BEGIN

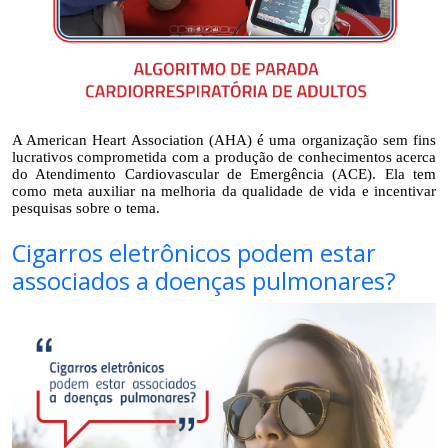
A American Heart Association (AHA) é uma organização sem fins 
lucrativos comprometida com a produção de conhecimentos acerca 
do Atendimento Cardiovascular de Emergência (ACE). Ela tem 
como meta auxiliar na melhoria da qualidade de vida e incentivar 
pesquisas sobre o tema. 
Cigarros eletrônicos podem estar
associados a doenças pulmonares?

END

Task item
Set down each line of the material exactly and skip every image.

The answer
A American Heart Association (AHA) é uma organização sem fins 
lucrativos comprometida com a produção de conhecimentos acerca 
do Atendimento Cardiovascular de Emergência (ACE). Ela tem 
como meta auxiliar na melhoria da qualidade de vida e incentivar 
pesquisas sobre o tema. 
Cigarros eletrônicos podem estar
associados a doenças pulmonares?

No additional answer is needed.